* _Explore the material_
A. Do these statements agree with the text on the web wildcard contest? (i) In a voting round, the public may vote more than once. (ii) SVT picks 32 entries from the 570 submissions to compete in four heats. (iii) The final takes place on 31 October. Answer yes or no for each and quote the deciding words of the text.
B. In the rows, reproduce everything from the line containing "2.739 | 0.47061" down to the line containing "3.572 | 1.13298", including both of those lines.

BEGIN Document extract

On 1 September 2011, SVT announced major changes in the web wildcard contest. A major change is that the public can only vote once in a voting round. The major change is that the contest is divided into a mini version of Melodifestivalen. It will become a contest with heats and a grand final.

Of the total 570 submissions of web wildcard entries, SVT will review them, and then select the 32 entries that will compete in the four heats. The first heat was held on 10 October. However, SVT revealed these entries one week earlier, on 3 October. The voting round was held on 10 October between 12:00 and 13:00 CET. The winning entry and one entry that SVT choose will go to the final. The remaining three heats will be held on 17 October, 24 October and 31 October. However, SVT will reveal the heat entries one week before each heat will begin. On 31 October, a total of eight songs will qualify for the final, which will be held on 7 November. Finals will be determined by telephone voting. It is not decided on the final will be broadcast live on SVT.

END Document extract
BEGIN Data records

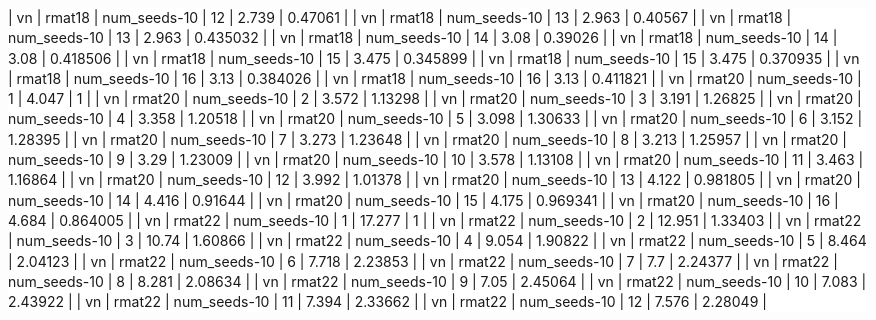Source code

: | vn          | rmat18         | num_seeds-10 |         12 |              2.739 | 0.47061   |
| vn          | rmat18         | num_seeds-10 |         13 |              2.963 | 0.40567   |
| vn          | rmat18         | num_seeds-10 |         13 |              2.963 | 0.435032  |
| vn          | rmat18         | num_seeds-10 |         14 |              3.08  | 0.39026   |
| vn          | rmat18         | num_seeds-10 |         14 |              3.08  | 0.418506  |
| vn          | rmat18         | num_seeds-10 |         15 |              3.475 | 0.345899  |
| vn          | rmat18         | num_seeds-10 |         15 |              3.475 | 0.370935  |
| vn          | rmat18         | num_seeds-10 |         16 |              3.13  | 0.384026  |
| vn          | rmat18         | num_seeds-10 |         16 |              3.13  | 0.411821  |
| vn          | rmat20         | num_seeds-10 |          1 |              4.047 | 1         |
| vn          | rmat20         | num_seeds-10 |          2 |              3.572 | 1.13298   |
| vn          | rmat20         | num_seeds-10 |          3 |              3.191 | 1.26825   |
| vn          | rmat20         | num_seeds-10 |          4 |              3.358 | 1.20518   |
| vn          | rmat20         | num_seeds-10 |          5 |              3.098 | 1.30633   |
| vn          | rmat20         | num_seeds-10 |          6 |              3.152 | 1.28395   |
| vn          | rmat20         | num_seeds-10 |          7 |              3.273 | 1.23648   |
| vn          | rmat20         | num_seeds-10 |          8 |              3.213 | 1.25957   |
| vn          | rmat20         | num_seeds-10 |          9 |              3.29  | 1.23009   |
| vn          | rmat20         | num_seeds-10 |         10 |              3.578 | 1.13108   |
| vn          | rmat20         | num_seeds-10 |         11 |              3.463 | 1.16864   |
| vn          | rmat20         | num_seeds-10 |         12 |              3.992 | 1.01378   |
| vn          | rmat20         | num_seeds-10 |         13 |              4.122 | 0.981805  |
| vn          | rmat20         | num_seeds-10 |         14 |              4.416 | 0.91644   |
| vn          | rmat20         | num_seeds-10 |         15 |              4.175 | 0.969341  |
| vn          | rmat20         | num_seeds-10 |         16 |              4.684 | 0.864005  |
| vn          | rmat22         | num_seeds-10 |          1 |             17.277 | 1         |
| vn          | rmat22         | num_seeds-10 |          2 |             12.951 | 1.33403   |
| vn          | rmat22         | num_seeds-10 |          3 |             10.74  | 1.60866   |
| vn          | rmat22         | num_seeds-10 |          4 |              9.054 | 1.90822   |
| vn          | rmat22         | num_seeds-10 |          5 |              8.464 | 2.04123   |
| vn          | rmat22         | num_seeds-10 |          6 |              7.718 | 2.23853   |
| vn          | rmat22         | num_seeds-10 |          7 |              7.7   | 2.24377   |
| vn          | rmat22         | num_seeds-10 |          8 |              8.281 | 2.08634   |
| vn          | rmat22         | num_seeds-10 |          9 |              7.05  | 2.45064   |
| vn          | rmat22         | num_seeds-10 |         10 |              7.083 | 2.43922   |
| vn          | rmat22         | num_seeds-10 |         11 |              7.394 | 2.33662   |
| vn          | rmat22         | num_seeds-10 |         12 |              7.576 | 2.28049   |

END Data records

* _Outputs for the tasks_
A.
(i) No: "the public can only vote once in a voting round."
(ii) Yes: "Of the total 570 submissions of web wildcard entries, SVT will review them, and then select the 32 entries that will compete in the four heats."
(iii) No: "the final, which will be held on 7 November."

B.
: | vn          | rmat18         | num_seeds-10 |         12 |              2.739 | 0.47061   |
| vn          | rmat18         | num_seeds-10 |         13 |              2.963 | 0.40567   |
| vn          | rmat18         | num_seeds-10 |         13 |              2.963 | 0.435032  |
| vn          | rmat18         | num_seeds-10 |         14 |              3.08  | 0.39026   |
| vn          | rmat18         | num_seeds-10 |         14 |              3.08  | 0.418506  |
| vn          | rmat18         | num_seeds-10 |         15 |              3.475 | 0.345899  |
| vn          | rmat18         | num_seeds-10 |         15 |              3.475 | 0.370935  |
| vn          | rmat18         | num_seeds-10 |         16 |              3.13  | 0.384026  |
| vn          | rmat18         | num_seeds-10 |         16 |              3.13  | 0.411821  |
| vn          | rmat20         | num_seeds-10 |          1 |              4.047 | 1         |
| vn          | rmat20         | num_seeds-10 |          2 |              3.572 | 1.13298   |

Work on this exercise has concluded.